Since the Anti-Masonic Party held the first one in 1831—leading the major parties to stop selecting presidential candidates by congressional caucuses—conventions have taken center stage in U.S. politics every four years.

They’ve offered stunning moments: Abraham Lincoln’s selection on the third ballot at the 1860 GOP confab, crossing the threshold by half a vote; the “Cross of Gold” speech at the 1896 Democratic convention by 36-year-old former Rep. William Jennings Bryan, which so gripped delegates that they nominated him the next day; and the decision of Theodore Roosevelt’s supporters to stop participating in the 1912 Republican convention, which signaled TR’s third-party run for the White House.

There were battles over civil-rights planks at several Democratic conventions starting in 1948; riots in the streets and bitterness on the floor at the 1968 Democratic Convention in Chicago. There were surprise picks: Wendell Willkie, revealed in mid-January 1940 that he’d ditched his Democratic registration and became the Republican nominee in June. Adlai E. Stevenson, wasn’t a candidate until the 1952 Democratic convention, when President Harry S. Truman convinced him he was the only man who could keep the party from splitting over civil rights.

Conventions have morphed into three or four days and nights of televised proceedings, the culmination of day after day of platform and rules committee meetings and general socializing, fundraising and deliberating. There are dozens of speeches—including one by the skinny, long-haired College Republicans chairman (me) on Tuesday morning of the 1976 Kansas City convention, before several hundred people in the cavernous arena.

The coveted speaking spots are in evening prime time, when the hall is packed and the TV audience huge. In July 2016, 34.9 million Americans tuned in to Donald Trump’s acceptance speech the final night of the GOP’s Cleveland convention, and 33 million watched Hillary Clinton’s a week later in Philadelphia.

The big question is whether the Republican and Democratic parties can still mount these extravaganzas in a time of social distancing. The Democrats postponed theirs until mid-August, a week before Republicans, but that may not be enough. Can they prudently pack the halls with the 8,729 Democratic delegates and alternates or the 4,992 Republicans, let alone the tens of thousands of donors, political junkies, journalists and straphangers who show up?

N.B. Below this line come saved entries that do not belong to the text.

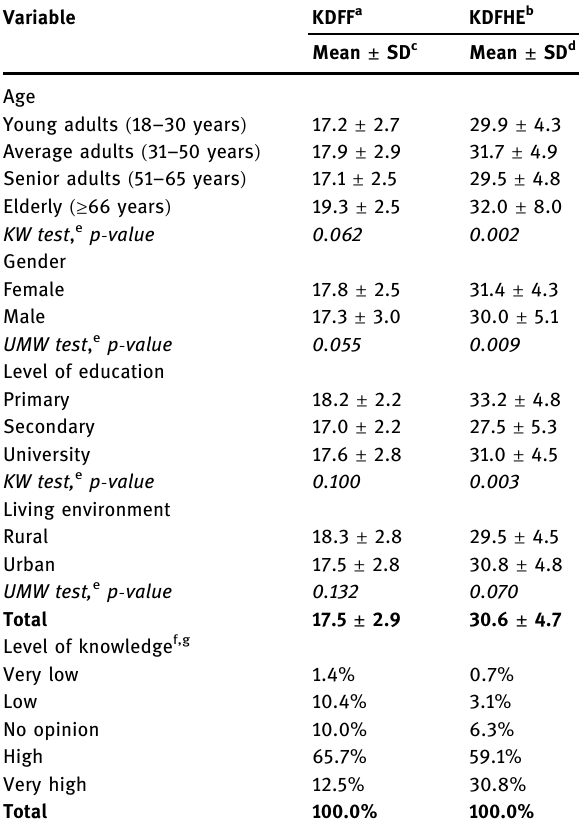
Table 3: Measurement of the General Level of Knowledge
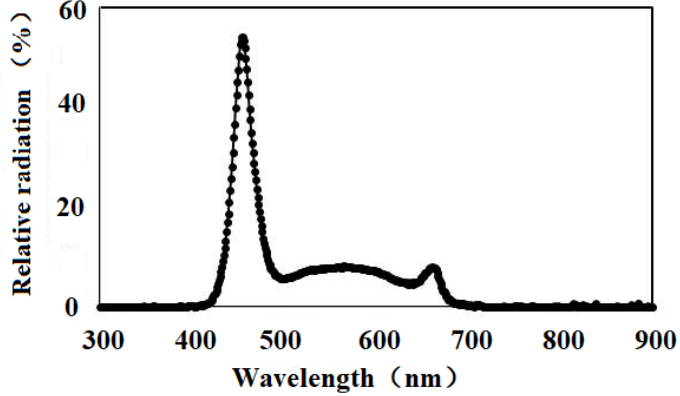
Figure 2. Relative spectral photon flux of polychromatic LEDs was used for the supplemental lighting treatment in this experiment. The wavelengths of the light sources were recorded at 240–800 nm with a spectrometer (SR9910-v7, Irradiant Ltd., Tranent, UK). A digital timer, dimmer, and transformer were used to maintain the light period and light intensity.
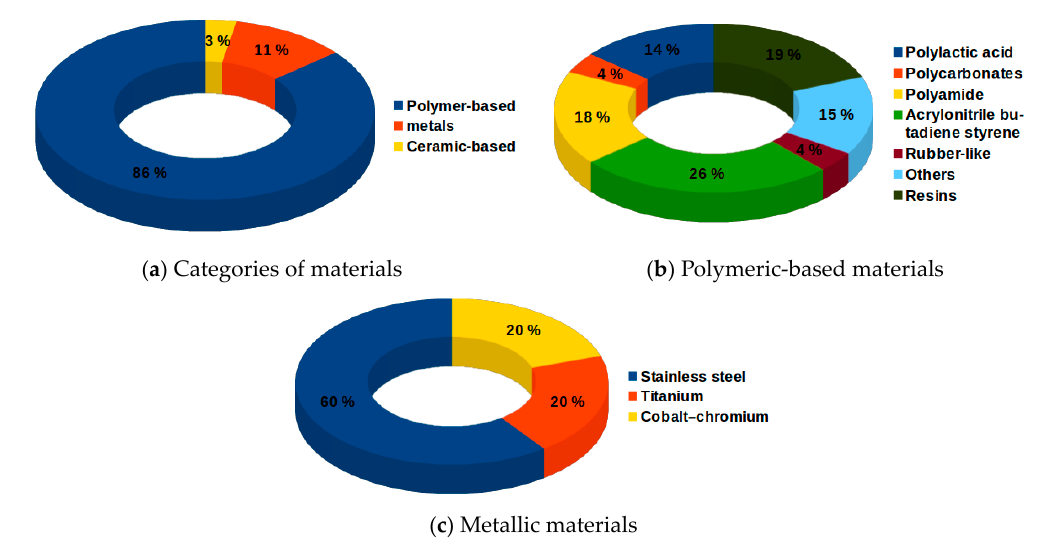
Figure 7. Classifications of materials used in printing medical devices.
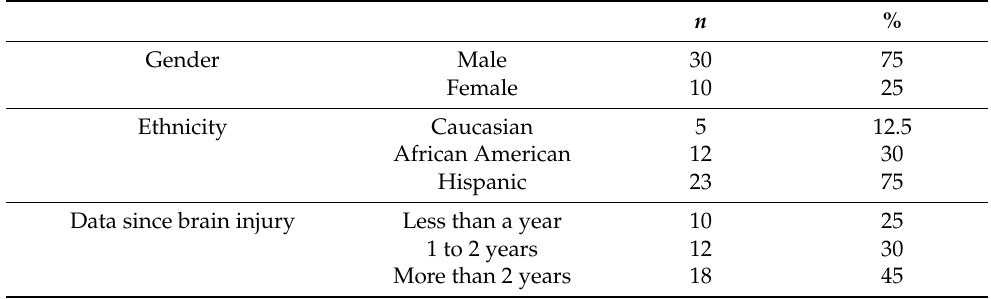
Table 1. Demographic characteristics.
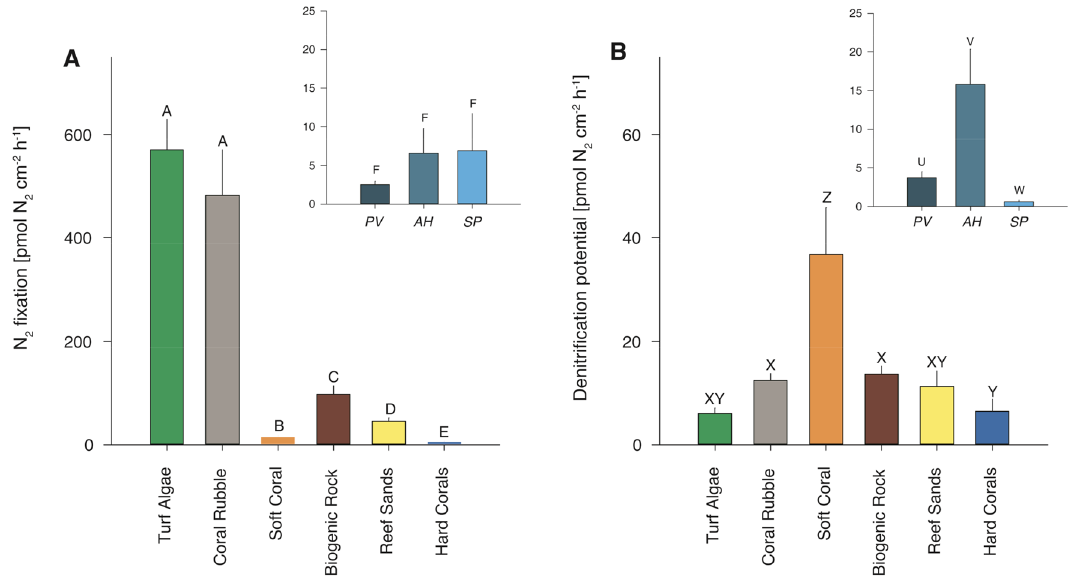
Figure 2. (A) Dinitrogen (N 2 ) fixation rates and (B) denitrification potential of investigated benthic categories and hard coral species. Organisms and substrates (turf algae n = 5, coral rubble n = 4, soft coral n = 5, biogenic rock n = 5, reef sands n = 5, hard corals n = 13) were sampled randomly from both reef areas. Rates and potential for hard corals consist of mean values of P. verrucosa (PV, n = 5), A. hemprichii (AH, n = 4), S. pistillata (SP, n = 4). Letters above bars indicate significant differences if different, or non-significance if shared. Y-Axis labels for imbedded hard coral data plots are analogue to respective N 2 fixation rate or denitrification potential plot. Note different scales for N 2 fixation and denitrification.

Is there a safe way to test everyone for coronavirus? How can people practice social distancing in a raucous mob scene that rivals New Year’s Eve in Times Square and Mardi Gras in New Orleans? What’s the threat of mass infection, especially when someone might want to do it as an act of political terrorism?

Both parties must find ways to nominate their tickets, draft and debate platforms, and consider rule changes. These are, after all, the only full expression of party membership that’s available every four years. But how to do it in a time of pandemic will be a huge challenge.

Two seasoned observers, Mark McKinnon and Russ Schriefer, have helped shape programming for several Republican conventions. Both tell me it’s time to reinvent conventions as a cross between a variety show and a news program—a tight, concise miniseries, shorter than the confabs have been lately.

Mr. Schriefer suggests hosts might handle transitions between segments and lead more-intimate formats, like a moderated conversation between party leaders. There’d be fewer and shorter speeches. Platform and rules meetings would be relegated to live streaming. It took a pandemic to make Americans comfortable with videoconferencing, but public figures and entertainers could Zoom or satellite in from wherever they are.

Still, how do parties re-create the energy that comes from a revved-up auditorium that gets shared with the viewing audience? Floor demonstrations and reaction to major speeches give the country’s voters a palpable sense of a party’s enthusiasm.

Though both candidates need large audiences for their acceptances, it’s especially important for Joe Biden. The convention will be his first general-election appearance. He needs the “bounce” in postconvention polling that successful, exciting candidates get.

Covid-19 is changing U.S. politics, and the conventions were getting long in the tooth, anyway. Their reinvention will be a test of each party’s leadership in both communicating its message and responding to a pandemic.